[[ Listed entries, beginning ]]

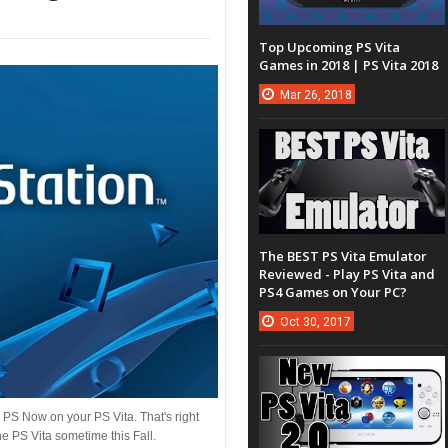
Top Upcoming PS Vita
Games in 2018 | PS Vita 2018
Mar
26,
2018
The BEST PS Vita Emulator
Reviewed - Play PS Vita and
PS4 Games on Your PC?
Oct
30,
2017
 PS Now on your PS Vita. That's right
e PS Vita sometime this Fall.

[[ Listed entries, end ]]

_To do_:
Without including the pictures, copy all of the data exactly.

_Output_:
Top Upcoming PS Vita
Games in 2018 | PS Vita 2018
Mar
26,
2018
The BEST PS Vita Emulator
Reviewed - Play PS Vita and
PS4 Games on Your PC?
Oct
30,
2017
 PS Now on your PS Vita. That's right
e PS Vita sometime this Fall.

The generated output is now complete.